Questions on the material >>
1. List every username that posts in the Eheim forum thread, giving each name once.
2. From the Eheim forum thread, print the part starting with "# Question for" and going on through "my living room.".

# Question for Eheim users



## maximusfish (Sep 2, 2014)

I am running an Eheim classic 600 and a 2075 on my 110g. Love them, I have to touch them to see if they are running, super quiet, perfect as I am noise sensitive and they are in my living room.

I splurged on a 2080 for my new 160g, and I am really unhappy with it. I can hear it from 25 feet away. I went back to the lfs and they suggested it could be air in the lines, so I did all they suggested but it is still loud. It may be an older model because it didn't come with media like the ones at J&L do.

Does anyone run a 2080 and should I be able to hear it at the opposite end of the house? Is it because it is that much bigger than the 2075? I don't know if the lfs will let me exchange it for two smaller models, but I sure didn't want to break the bank to buy a noisy filter.


----------



## Elle (Oct 25, 2010)

The Eheim classics are a lot quieter than the new ones, IMO. Also more reliable. That being said, you shouldn't be able to hear it across the house, unless you're living in a one room place! Did you get the LFS to check the impeller?


----------



## charles (Apr 21, 2010)

I would return it. 2080 should run quiet. I have serviced quite a few of them.


----------



## angeles (Sep 20, 2013)

Since it's pretty new, I would return it, the lfs should be helping you out with the filter.

Mine is fairly loud as well now, but was quieter in the when I first got it.
I bought it used a few years ago and got a good deal out of it, but I've since bought a few used FX5's which I love even more, I just wish it held more bio media.

charles: were you able to fix a noise problem, if so what were the common issues?


----------



## charles (Apr 21, 2010)

normally, it is the impeller not spinning true. So it will cause it to rattle against the casing. Other time, it is one of the blade of the impeller broken off.

Information provided >>
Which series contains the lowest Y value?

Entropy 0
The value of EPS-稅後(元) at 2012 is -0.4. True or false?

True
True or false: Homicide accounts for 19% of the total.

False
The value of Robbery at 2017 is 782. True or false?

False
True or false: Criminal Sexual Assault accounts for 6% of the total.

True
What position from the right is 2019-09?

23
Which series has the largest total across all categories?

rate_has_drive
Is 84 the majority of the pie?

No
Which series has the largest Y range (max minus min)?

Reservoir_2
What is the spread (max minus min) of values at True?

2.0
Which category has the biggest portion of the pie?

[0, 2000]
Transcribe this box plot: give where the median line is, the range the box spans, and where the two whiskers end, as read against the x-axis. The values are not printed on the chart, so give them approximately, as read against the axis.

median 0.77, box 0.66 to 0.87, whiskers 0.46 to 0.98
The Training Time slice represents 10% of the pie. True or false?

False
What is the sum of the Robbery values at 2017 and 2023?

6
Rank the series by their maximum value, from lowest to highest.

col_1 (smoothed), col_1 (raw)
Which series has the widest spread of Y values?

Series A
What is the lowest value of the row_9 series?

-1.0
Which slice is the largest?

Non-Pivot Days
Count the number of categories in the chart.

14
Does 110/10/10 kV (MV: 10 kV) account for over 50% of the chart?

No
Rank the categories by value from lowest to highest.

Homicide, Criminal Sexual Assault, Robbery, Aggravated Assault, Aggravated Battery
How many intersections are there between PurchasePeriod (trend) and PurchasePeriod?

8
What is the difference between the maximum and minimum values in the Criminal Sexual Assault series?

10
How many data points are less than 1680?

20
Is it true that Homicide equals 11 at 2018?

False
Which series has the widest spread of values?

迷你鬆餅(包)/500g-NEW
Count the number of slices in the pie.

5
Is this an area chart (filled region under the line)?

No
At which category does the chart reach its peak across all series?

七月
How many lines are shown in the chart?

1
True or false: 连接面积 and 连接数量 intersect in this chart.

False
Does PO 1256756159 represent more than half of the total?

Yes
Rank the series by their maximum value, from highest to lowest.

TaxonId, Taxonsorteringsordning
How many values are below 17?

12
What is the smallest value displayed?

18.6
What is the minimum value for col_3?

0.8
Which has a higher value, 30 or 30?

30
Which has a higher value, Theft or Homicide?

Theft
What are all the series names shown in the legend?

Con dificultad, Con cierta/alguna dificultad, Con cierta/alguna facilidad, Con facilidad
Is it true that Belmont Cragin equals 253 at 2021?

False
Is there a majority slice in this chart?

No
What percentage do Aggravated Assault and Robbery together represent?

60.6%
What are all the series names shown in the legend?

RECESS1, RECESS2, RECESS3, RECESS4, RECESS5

Response list >>
1.
maximusfish
Elle
charles
angeles

2.
# Question for Eheim users



## maximusfish (Sep 2, 2014)

I am running an Eheim classic 600 and a 2075 on my 110g. Love them, I have to touch them to see if they are running, super quiet, perfect as I am noise sensitive and they are in my living room.